Turenne est accouru. Plus de doute : c’est bien Montecuccoli qui assure sa route; mais Caprara n’a pas dit son dernier mot, et on s’attend à un mouvement offensif venant d’Offembourg. Pendant deux jours, le maréchal se partage entre Wagshurst et Gamshurst. C’est Gamshurst que Montecuccoli fait attaquer le 25; le combat fut sérieux et conduit par Turenne en personne : « Les Anglois y font bien, et par leur cri ordinaire donnent beaucoup de chaleur à l’action[2]. » Hocquincourt fut tué et Feuquières s’y distingua; le soir, les ennemis étaient repoussés.


III. — MORT DE TURENNE (27 JUILLET). L’ARMÉE FRANÇAISE REPASSE LE RHIN (1er AOUT).
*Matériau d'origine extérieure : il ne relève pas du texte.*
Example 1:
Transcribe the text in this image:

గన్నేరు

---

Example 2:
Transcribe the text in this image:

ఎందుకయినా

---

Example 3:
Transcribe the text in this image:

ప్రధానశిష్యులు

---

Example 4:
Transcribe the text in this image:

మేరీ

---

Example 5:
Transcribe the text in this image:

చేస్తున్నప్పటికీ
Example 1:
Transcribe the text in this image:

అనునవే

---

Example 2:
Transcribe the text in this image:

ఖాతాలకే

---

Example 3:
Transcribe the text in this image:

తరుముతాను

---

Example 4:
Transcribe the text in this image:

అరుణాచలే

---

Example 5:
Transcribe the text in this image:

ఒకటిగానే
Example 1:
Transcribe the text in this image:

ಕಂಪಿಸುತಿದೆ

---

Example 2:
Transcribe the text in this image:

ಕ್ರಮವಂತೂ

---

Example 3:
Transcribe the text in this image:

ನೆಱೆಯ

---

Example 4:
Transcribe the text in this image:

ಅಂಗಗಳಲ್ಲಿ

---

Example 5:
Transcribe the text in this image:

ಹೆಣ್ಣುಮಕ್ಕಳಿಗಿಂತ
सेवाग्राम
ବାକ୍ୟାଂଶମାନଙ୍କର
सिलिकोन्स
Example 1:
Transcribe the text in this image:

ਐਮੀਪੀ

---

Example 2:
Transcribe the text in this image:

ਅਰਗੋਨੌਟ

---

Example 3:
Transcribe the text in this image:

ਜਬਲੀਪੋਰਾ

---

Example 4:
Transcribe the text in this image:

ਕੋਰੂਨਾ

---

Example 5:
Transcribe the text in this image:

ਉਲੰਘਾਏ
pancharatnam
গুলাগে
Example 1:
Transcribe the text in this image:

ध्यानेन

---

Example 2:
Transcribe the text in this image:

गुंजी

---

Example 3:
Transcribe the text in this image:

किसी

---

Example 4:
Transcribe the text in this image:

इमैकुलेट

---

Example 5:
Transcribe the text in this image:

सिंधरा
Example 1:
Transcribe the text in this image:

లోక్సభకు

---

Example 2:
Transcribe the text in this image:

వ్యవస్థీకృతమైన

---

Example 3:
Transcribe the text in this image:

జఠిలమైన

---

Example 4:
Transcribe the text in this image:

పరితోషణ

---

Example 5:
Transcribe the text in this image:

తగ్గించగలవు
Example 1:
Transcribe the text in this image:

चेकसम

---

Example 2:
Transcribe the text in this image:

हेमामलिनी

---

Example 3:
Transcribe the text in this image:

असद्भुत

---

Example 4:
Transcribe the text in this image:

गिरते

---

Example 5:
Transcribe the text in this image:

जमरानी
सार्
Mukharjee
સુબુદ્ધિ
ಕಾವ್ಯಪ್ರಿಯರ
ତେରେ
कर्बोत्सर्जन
Le 26, l’armée française se rallie à Gamshurst; dans la nuit, elle marche. Précédé d’une avant-garde d’infanterie et d’artillerie légère, Turenne conduit la cavalerie de l’aile droite. Avec des intervalles, les régimens d’infanterie le suivent, ainsi que la cavalerie de l’aile gauche, marchant sur plusieurs colonnes, tout prêts à faire en avant en bataille, mais surtout disposés à se former en ligne face à gauche; car, avec plus ou moins d’écart, on croit bien marcher parallèlement à l’ennemi. Le maréchal remonte le cours de la petite rivière d’Achern, qui l’amène au bourg de ce nom ; il y arrive au petit jour (27 juillet).

Achern est au pied des premiers gradins de la Forêt-Noire, là où le terrain commence à s’élever légèrement. Sur la place, une petite église, la chapelle Saint-Nicolas, que l’on voit encore aujourd’hui[3], peinte en lie de vin. Le prêtre était à l’autel; Turenne s’approche : « Dites pour moi les prières des quarante heures. « 

Cependant notre avant-garde approchait de Nieder-Sasbach, village un peu enfoncé à l’entrée d’une gorge dont sort un ruisseau difficile à franchir. Turenne avait ordonné d’occuper ce village, où il comptait soit changer de direction, soit prendre position. L’ennemi l’a prévenu et s’y trouve en forces, retranché dans

  1. Turenne à Louvois; camp de Gamshurt, 25 juillet 1675.
  2. Ibidem.
  3. 1864.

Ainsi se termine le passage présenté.